■ What to produce ■
From the entries below, copy every line holding the word "https".

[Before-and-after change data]
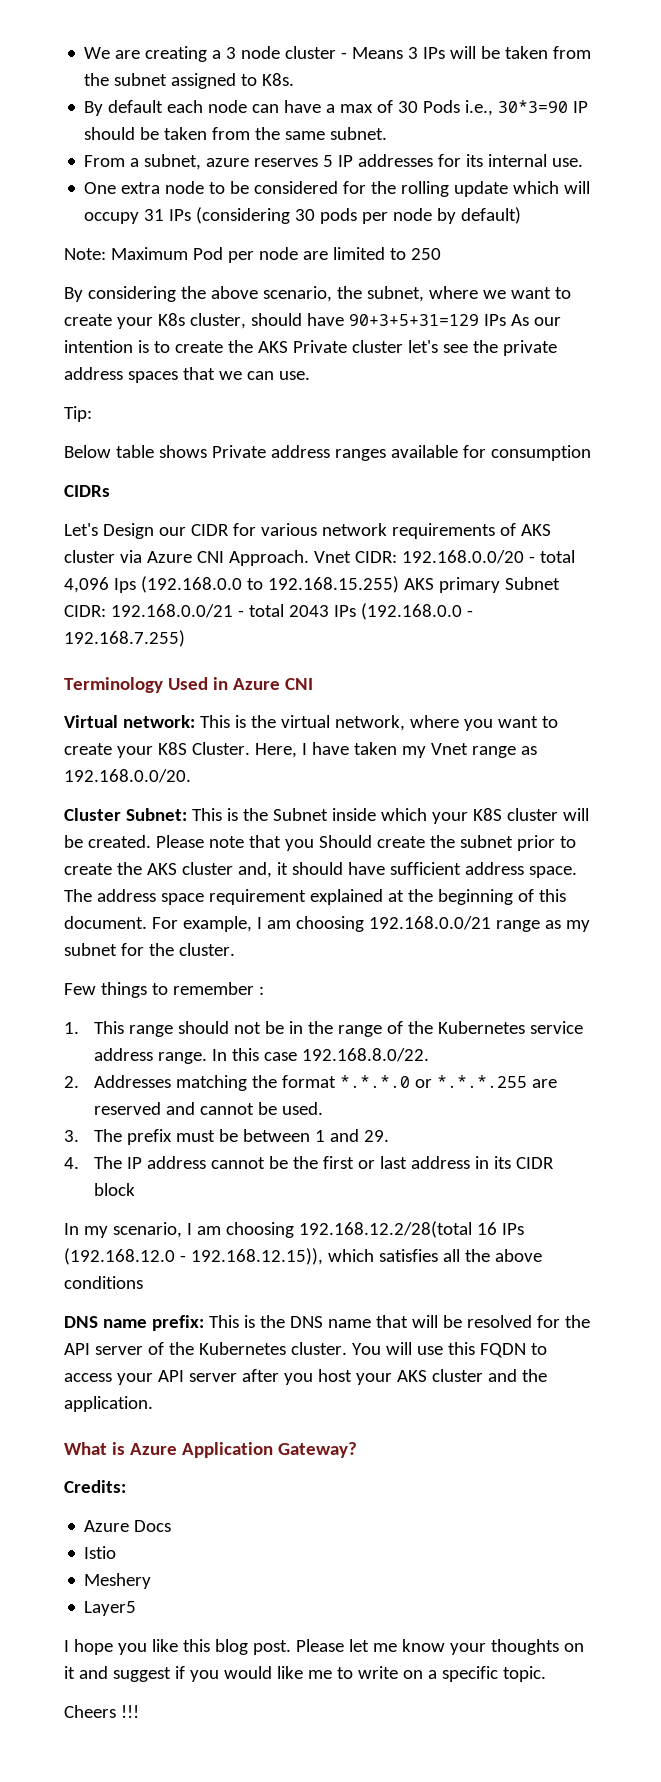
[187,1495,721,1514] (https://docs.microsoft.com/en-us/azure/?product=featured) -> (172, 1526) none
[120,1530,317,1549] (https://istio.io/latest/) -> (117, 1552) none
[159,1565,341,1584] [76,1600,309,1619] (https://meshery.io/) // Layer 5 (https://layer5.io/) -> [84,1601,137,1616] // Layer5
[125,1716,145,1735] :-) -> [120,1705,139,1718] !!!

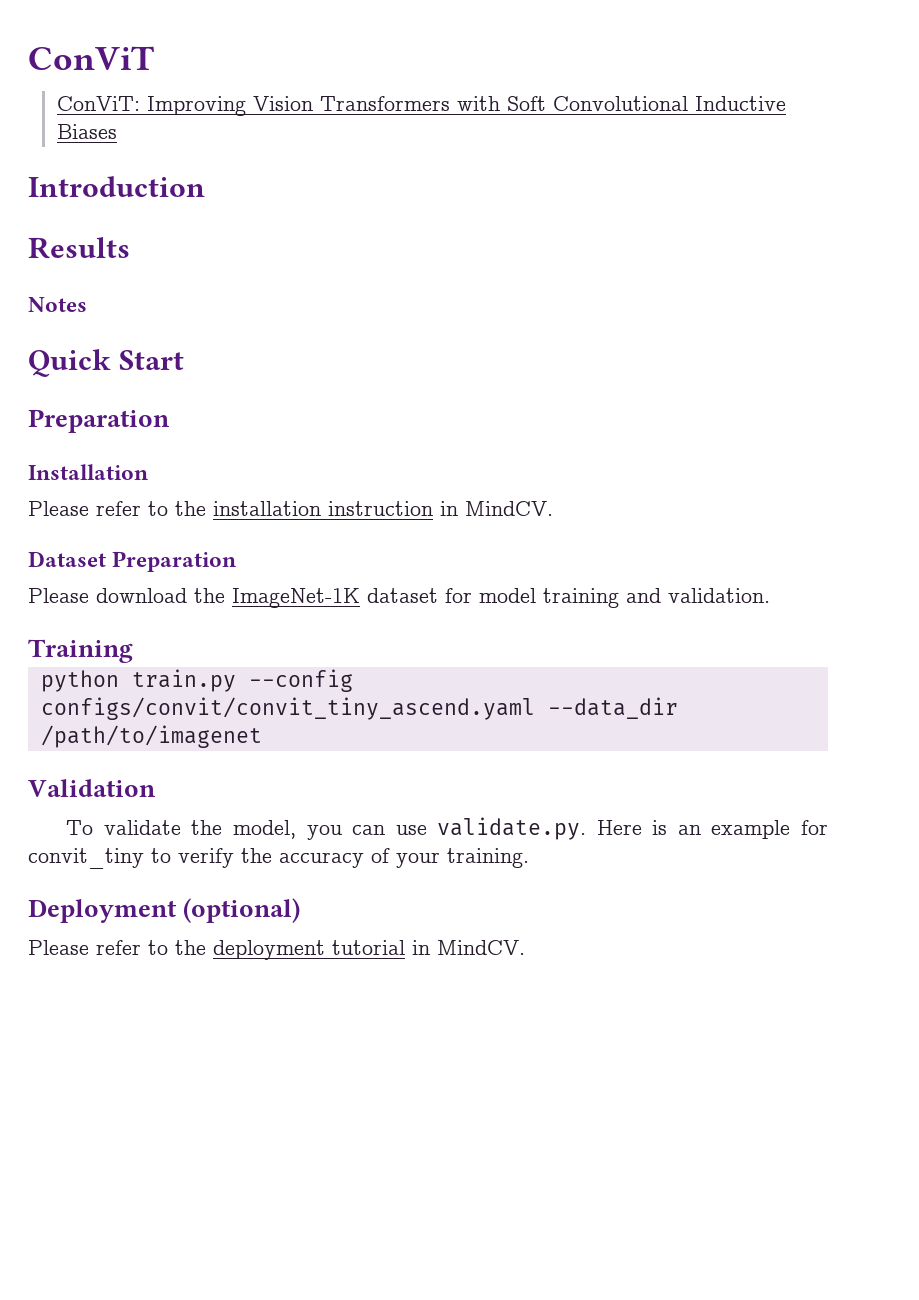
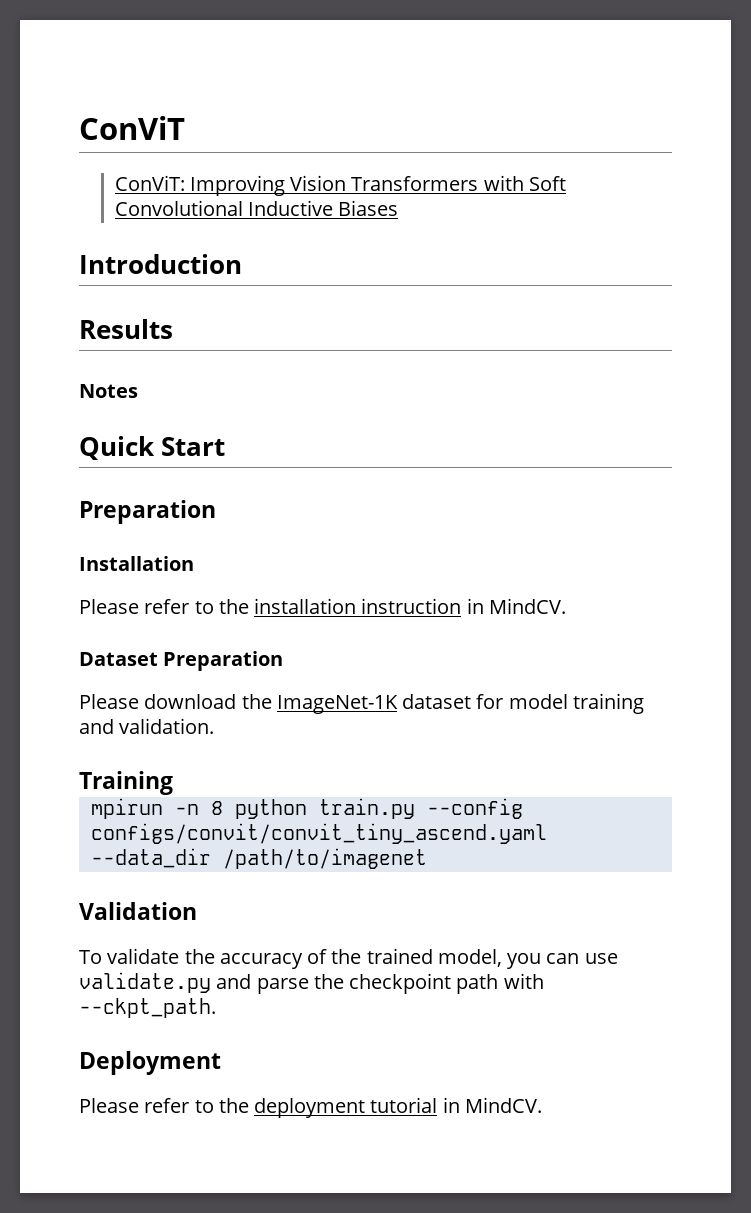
(133, 651) none -> [90,798,223,819] mpirun -n 8
[233,817,829,840] [28,848,529,869] model, you can use validate.py. Here is an example for convit_tiny to verify the accuracy of your training. -> [219,948,618,969] [79,972,544,994] [79,998,216,1018] accuracy of the trained model, you can use validate.py and parse the checkpoint path with --ckpt_path.
[183,898,301,923] (optional) -> (221, 1063) none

■ Completed task ■
[187,1495,721,1514] (https://docs.microsoft.com/en-us/azure/?product=featured) -> (172, 1526) none
[120,1530,317,1549] (https://istio.io/latest/) -> (117, 1552) none
[159,1565,341,1584] [76,1600,309,1619] (https://meshery.io/) // Layer 5 (https://layer5.io/) -> [84,1601,137,1616] // Layer5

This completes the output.